— BEGIN —

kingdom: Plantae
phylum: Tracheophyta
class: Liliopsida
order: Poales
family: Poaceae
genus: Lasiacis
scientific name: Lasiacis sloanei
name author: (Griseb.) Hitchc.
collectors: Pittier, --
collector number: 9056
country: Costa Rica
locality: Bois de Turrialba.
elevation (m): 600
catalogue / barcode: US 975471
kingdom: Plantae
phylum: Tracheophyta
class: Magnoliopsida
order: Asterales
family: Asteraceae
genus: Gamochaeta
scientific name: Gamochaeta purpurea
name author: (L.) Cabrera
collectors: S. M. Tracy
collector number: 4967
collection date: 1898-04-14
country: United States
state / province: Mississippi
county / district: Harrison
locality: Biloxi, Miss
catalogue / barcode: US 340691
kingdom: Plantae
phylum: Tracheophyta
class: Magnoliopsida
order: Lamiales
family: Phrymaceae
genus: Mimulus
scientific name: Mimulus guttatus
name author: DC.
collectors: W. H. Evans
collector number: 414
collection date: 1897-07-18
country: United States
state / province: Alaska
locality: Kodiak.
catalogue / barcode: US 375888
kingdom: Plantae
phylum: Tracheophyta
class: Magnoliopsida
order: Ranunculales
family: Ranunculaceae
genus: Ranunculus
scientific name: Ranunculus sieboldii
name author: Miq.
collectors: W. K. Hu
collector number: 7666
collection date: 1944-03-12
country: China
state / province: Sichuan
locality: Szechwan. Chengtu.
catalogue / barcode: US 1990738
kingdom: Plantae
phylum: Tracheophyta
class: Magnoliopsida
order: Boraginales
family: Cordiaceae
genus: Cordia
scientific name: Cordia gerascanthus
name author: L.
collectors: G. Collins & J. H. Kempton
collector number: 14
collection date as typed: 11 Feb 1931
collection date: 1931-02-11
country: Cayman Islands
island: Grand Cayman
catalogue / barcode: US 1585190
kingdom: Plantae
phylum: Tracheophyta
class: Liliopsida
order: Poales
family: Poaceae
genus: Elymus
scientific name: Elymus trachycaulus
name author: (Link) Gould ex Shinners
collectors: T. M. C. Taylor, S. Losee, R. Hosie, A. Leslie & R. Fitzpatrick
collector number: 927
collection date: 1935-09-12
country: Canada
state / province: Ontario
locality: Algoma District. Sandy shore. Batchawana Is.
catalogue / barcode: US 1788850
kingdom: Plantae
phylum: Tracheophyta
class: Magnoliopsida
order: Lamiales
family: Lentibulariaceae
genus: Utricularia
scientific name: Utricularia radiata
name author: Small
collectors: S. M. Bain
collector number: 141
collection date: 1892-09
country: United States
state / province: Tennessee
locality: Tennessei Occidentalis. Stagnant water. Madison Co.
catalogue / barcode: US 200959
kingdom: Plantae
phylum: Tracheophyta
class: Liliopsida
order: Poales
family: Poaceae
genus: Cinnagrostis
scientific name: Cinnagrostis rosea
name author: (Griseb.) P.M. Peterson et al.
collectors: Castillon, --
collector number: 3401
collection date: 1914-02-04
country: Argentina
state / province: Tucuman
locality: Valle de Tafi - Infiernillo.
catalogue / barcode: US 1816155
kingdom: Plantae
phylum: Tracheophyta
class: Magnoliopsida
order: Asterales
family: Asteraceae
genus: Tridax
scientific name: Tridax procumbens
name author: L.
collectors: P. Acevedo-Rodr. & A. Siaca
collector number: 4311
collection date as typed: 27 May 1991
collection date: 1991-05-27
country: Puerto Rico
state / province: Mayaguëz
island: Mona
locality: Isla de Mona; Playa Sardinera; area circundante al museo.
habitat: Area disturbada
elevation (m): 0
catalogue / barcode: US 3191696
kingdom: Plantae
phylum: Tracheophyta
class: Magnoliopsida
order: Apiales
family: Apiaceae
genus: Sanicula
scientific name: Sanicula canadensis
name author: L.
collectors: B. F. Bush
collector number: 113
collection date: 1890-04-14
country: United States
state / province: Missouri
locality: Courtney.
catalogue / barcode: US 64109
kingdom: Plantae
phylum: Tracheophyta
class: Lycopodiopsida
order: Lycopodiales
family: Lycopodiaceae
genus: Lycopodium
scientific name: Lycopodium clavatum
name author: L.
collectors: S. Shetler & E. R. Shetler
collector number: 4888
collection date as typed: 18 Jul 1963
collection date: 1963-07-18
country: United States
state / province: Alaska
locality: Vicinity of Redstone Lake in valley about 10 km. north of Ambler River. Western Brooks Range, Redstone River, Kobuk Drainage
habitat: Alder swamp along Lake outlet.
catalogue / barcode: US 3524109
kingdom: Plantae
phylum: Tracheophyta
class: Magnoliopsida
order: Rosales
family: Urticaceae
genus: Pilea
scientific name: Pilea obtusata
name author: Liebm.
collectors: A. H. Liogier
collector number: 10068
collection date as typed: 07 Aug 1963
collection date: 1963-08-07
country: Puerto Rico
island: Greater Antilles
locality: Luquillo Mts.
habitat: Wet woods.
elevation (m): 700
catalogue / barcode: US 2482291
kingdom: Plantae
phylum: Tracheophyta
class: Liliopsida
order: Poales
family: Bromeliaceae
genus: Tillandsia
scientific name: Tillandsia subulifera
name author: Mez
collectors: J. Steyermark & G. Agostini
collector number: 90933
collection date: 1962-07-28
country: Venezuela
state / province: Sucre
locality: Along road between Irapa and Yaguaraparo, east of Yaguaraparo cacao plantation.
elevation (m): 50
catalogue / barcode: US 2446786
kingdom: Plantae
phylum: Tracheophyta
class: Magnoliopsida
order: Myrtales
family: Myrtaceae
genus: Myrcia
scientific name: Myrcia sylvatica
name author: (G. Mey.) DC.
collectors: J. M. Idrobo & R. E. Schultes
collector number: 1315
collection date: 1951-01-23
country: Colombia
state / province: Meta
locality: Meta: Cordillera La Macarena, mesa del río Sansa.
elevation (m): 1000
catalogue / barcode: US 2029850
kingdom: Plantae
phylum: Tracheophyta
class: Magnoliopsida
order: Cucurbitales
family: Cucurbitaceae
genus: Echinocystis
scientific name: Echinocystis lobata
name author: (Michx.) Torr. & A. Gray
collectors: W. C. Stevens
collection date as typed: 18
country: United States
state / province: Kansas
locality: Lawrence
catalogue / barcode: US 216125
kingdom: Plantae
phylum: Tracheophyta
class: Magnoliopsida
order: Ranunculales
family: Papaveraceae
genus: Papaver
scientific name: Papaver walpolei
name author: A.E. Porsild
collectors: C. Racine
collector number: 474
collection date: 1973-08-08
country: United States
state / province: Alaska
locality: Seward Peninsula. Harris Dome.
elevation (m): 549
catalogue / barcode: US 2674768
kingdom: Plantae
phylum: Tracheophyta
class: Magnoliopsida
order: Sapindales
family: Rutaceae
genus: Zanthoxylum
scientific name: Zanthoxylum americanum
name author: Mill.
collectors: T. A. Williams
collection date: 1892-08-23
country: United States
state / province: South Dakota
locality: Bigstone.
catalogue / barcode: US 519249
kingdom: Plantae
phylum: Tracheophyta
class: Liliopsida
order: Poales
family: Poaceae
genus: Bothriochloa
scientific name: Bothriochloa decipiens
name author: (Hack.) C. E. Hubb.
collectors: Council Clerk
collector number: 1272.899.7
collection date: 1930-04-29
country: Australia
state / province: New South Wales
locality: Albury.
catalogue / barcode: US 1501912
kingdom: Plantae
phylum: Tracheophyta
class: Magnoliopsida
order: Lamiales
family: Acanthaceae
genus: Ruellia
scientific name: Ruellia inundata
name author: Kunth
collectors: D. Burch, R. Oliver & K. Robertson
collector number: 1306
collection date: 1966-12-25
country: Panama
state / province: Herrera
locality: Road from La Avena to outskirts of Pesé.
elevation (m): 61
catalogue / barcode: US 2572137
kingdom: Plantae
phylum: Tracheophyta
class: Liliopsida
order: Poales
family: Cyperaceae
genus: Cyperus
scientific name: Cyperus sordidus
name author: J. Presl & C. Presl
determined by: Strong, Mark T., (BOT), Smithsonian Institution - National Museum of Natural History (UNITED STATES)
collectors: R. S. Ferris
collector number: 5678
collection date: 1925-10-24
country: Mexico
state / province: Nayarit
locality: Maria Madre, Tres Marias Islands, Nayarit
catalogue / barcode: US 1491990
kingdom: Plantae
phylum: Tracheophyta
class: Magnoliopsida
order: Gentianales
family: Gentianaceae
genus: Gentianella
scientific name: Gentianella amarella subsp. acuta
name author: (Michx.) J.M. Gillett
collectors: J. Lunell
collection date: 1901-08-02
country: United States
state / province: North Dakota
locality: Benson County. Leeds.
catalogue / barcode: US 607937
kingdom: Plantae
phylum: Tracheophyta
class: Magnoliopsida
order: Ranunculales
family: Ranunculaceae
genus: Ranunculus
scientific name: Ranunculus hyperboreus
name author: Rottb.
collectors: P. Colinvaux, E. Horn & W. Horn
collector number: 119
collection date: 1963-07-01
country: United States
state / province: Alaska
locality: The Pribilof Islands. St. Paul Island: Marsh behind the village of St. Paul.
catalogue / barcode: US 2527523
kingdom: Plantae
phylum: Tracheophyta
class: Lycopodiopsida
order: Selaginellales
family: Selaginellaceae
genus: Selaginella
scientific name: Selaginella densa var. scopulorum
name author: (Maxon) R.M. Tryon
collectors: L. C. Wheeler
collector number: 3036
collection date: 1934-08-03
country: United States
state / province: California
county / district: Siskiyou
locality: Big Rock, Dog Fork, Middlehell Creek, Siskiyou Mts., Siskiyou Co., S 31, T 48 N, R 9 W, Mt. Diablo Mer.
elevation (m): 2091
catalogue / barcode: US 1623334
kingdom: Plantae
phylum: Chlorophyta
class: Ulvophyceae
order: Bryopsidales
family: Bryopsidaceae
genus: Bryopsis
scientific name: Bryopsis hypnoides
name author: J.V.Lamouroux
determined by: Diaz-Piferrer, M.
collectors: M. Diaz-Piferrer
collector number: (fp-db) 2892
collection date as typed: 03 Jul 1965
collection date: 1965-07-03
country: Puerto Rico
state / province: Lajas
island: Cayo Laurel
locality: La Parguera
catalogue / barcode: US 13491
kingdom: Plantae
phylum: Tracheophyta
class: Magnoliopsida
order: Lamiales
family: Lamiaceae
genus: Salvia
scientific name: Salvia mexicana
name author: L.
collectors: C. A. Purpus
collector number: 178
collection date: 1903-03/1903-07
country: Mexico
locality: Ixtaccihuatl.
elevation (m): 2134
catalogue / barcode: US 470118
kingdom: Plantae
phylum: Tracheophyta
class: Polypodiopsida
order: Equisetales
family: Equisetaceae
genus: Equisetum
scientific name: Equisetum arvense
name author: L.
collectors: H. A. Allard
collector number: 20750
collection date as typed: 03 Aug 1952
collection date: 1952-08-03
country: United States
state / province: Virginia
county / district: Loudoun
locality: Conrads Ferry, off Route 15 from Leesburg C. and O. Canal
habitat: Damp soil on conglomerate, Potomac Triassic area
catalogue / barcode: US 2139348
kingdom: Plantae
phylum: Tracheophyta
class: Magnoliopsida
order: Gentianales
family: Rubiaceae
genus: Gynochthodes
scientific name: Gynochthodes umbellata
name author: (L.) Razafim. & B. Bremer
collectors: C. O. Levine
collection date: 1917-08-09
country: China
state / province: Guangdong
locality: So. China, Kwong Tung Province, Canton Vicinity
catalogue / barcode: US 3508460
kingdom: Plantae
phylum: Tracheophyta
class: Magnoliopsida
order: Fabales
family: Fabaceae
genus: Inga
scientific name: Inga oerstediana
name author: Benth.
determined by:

— END —

**EXERCISE TASK**
Turn the stretch of lines above, from the one containing "collector number: 3036" through the one containing "catalogue / barcode: US 1623334", into a numbered list. Skip any blank lines.

**TASK ANSWER**
1. collector number: 3036
2. collection date: 1934-08-03
3. country: United States
4. state / province: California
5. county / district: Siskiyou
6. locality: Big Rock, Dog Fork, Middlehell Creek, Siskiyou Mts., Siskiyou Co., S 31, T 48 N, R 9 W, Mt. Diablo Mer.
7. elevation (m): 2091
8. catalogue / barcode: US 1623334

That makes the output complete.